»»

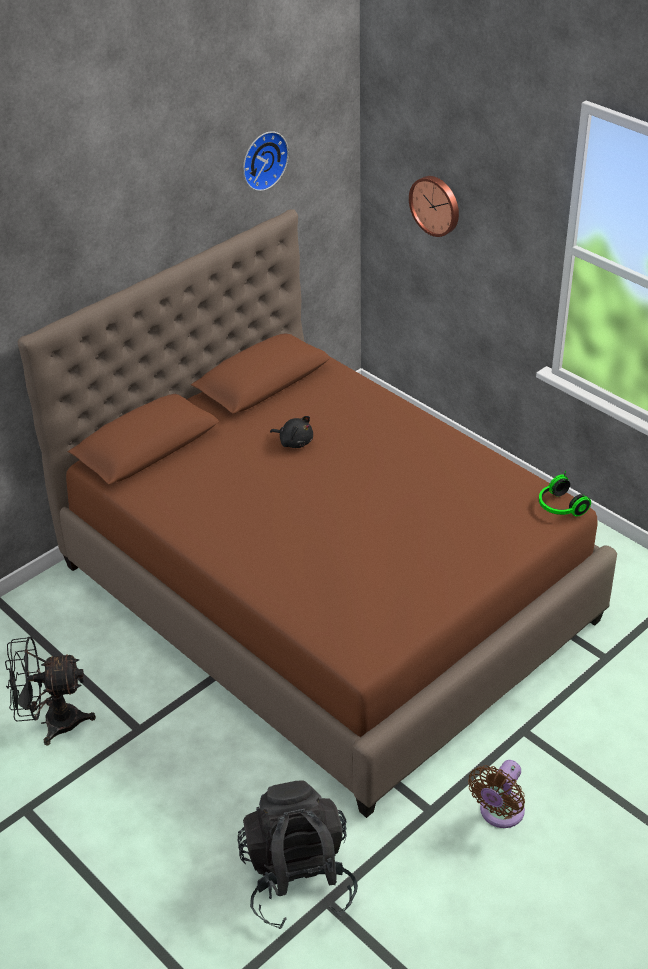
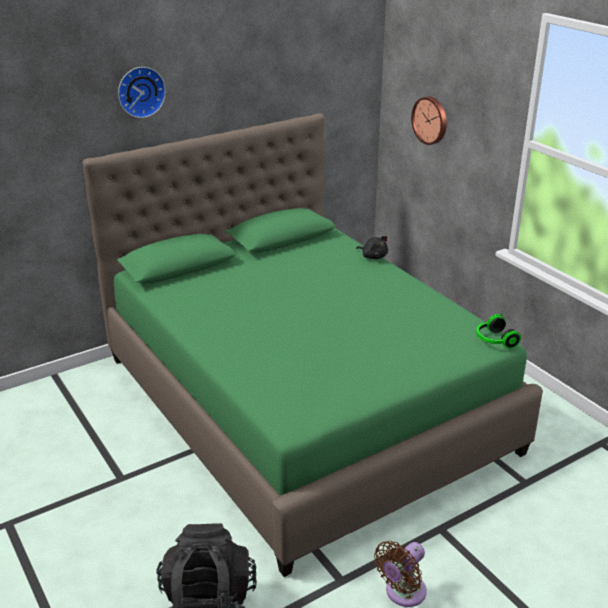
camera: 10 degrees right, 10 degrees down
(52, 722) = (57, 463): black fan -> none
(262, 159) = (300, 70): wall clock -> wall clock (140, 91)
(294, 442) = (291, 275): black plush toy -> black plush toy (373, 256)
(326, 592) = (303, 403): brown bed -> green bed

««

▸ Assigned task:
Copy all lines of the preceding data that hold the word "black".

▸ Finished exercise:
(52, 722) = (57, 463): black fan -> none
(294, 442) = (291, 275): black plush toy -> black plush toy (373, 256)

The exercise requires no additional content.